Thursday, August 9, 2012

[Short Story] Fish Files (Arsip Bau Busuk) by John Grisham


Satu lagi karya John Grisham yang keluar dari ‘pakem’ novel yang biasa kita jumpai, di mana kisahnya berfokus pada ‘perjuangan’ tokoh utamanya yang menyandang status antagonis. Kisah ini merupakan kisah ketiga dalam kumpulan cerita pendek karya Grisham berjudul Ford County. Seperti kisah pertama dan kedua, kisah ini masih bersetting di Ford County, Mississippi, dan kali ini—akhirnya—muncul tokoh pengacara dalam setting berbau hukum (ini karya Grisham kan, kisah macam apalagi yang kita tunggu-tunggu?).

Mack Stafford adalah pengacara kecil untuk kasus-kasus-kasus perceraian dan kebangkrutan, yang terhimpit di antara begitu banyak pengacara-pengacara kecil lainnya yang berjejalan mencari nafkah di Ford County. Ia sudah nyaris putus asa dengan hutang menumpuk tanpa ada tanda-tanda karirnya akan meningkat, ketika suatu hari ada telepon masuk yang akan mengubah hidupnya. Mack pernah mengerjakan kasus gugatan terhadap kesalahan produksi gergaji listrik yang telah mencelakakan pemakainya. Ia menemukan empat korban dan berusaha untuk mengajukan ‘class action’ terhadap sebuah perusahaan besar yang memproduksi alat itu.
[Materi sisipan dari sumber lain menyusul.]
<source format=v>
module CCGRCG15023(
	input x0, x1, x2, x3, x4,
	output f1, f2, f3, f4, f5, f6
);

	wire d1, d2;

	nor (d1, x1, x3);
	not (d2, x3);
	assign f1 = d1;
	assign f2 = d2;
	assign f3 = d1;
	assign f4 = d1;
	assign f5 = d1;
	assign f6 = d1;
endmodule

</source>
Sayangnya, waktu berlalu dan gugatan itu tak pernah ada, sampai file-nya terkubur di suatu tempat di laci berdebu Mack yang ia namakan Arsip Bau Busuk (arsip yang tak ada kelanjutannya setelah waktu yang lama).
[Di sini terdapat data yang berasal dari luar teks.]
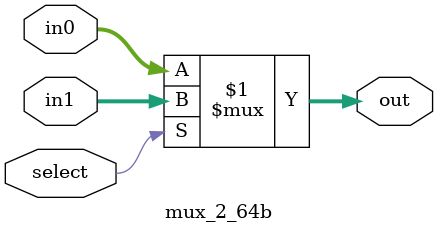
<source format=v>
module mux_2_64b(out, select, in0, in1);
    input select;
    input [63:0] in0, in1;
    output [63:0] out;
    assign out = select ? in1 : in0;
endmodule
</source>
Di hari bersejarah itu seorang pengacara yang mewakili sebuah perusahaan yang telah mengambil alih saham si perusahaan besar di Arsip Bau Busuk Mack, menelponnya untuk mengajukan proposal ganti rugi agar kasus itu dapat segera ditutup dan ‘dibersihkan’ selamanya. Mack langsung mencium aroma ‘uang’, dan seperti kebanyakan orang lain yang ada di posisinya, timbullah keserakahan. Bukannya berpikir bijak dengan menggunakan hasil yang akan ia dapatkan untuk melunasi hutang dan membangun kembali hidupnya yang carut-marut, Mack malah memutuskan untuk ‘mengubur’  kehidupannya yang sekarang untuk memulai hidup baru yang penuh kemewahan dan kebebasan. Dan dalam proses menuju ‘surga instan’ itu, ia pun mulai menghancurkan hidup orang-orang yang dekat dengannya bahkan keluarganya, lalu perlahan-lahan melakukan kejahatan demi kejahatan. Demi mendapatkan ‘surga instan’ itu.

Kisah seperti ini bukan hanya sekali kudapati pada John Grisham—ada lebih dari satu kalau tak salah, kisah yang serupa—di mana Grisham menjadikan tokoh antagonisnya sebagai tokoh utama; dan alih-alih membawa kita merasakan kemenangan pihak yang benar, kita pun diajak ‘menjadi’ si penjahat sendiri yang berhasil memperkaya diri sendiri dalam sebuah pertarungan hukum. Meski kisah ini tidaklah sesensasional The Runaway Jury, tetap saja aku merasa seperti ‘terbelah’, antara menikmati law-thriller ala Grisham yang selalu cantik—tak peduli di novel ratusan halaman atau cerpen 58 halaman—dan merasa miris pada keserakahan manusia yang mampu menjadikannya tak lagi manusiawi.

Meski tak mampu turut merasa terserap dalam kisah ini, namun kecantikan Grisham meramu law thriller-nya membuatku memberikan tiga bintang untuk kisah ini.

5 comments:

  1. aku sukaaaa cerita ini mba =) soalnya antagonisnya dibikin begitu simpatik hehehe..emang grisham paling jago bikin cerita yang nggak biasa yah.

    ReplyDelete
    Replies
    1. Berarti kamu pasti suka Runaway Jury ya?

      Delete
  2. Surga instan itu apa maksudnya mbak?
    Kalau baca Danielle Stelle suka gag? ;)

    ReplyDelete
    Replies
    1. 'surga instan' ya kemewahan dan kebebasan itu dong.. Danielle Steel gak suka :)

      Delete
  3. Saya mau ngomentari pengarangnya ya...Salut ama John Grisham dengan kepiawaiannya menulis, dan kepribadiannya juga.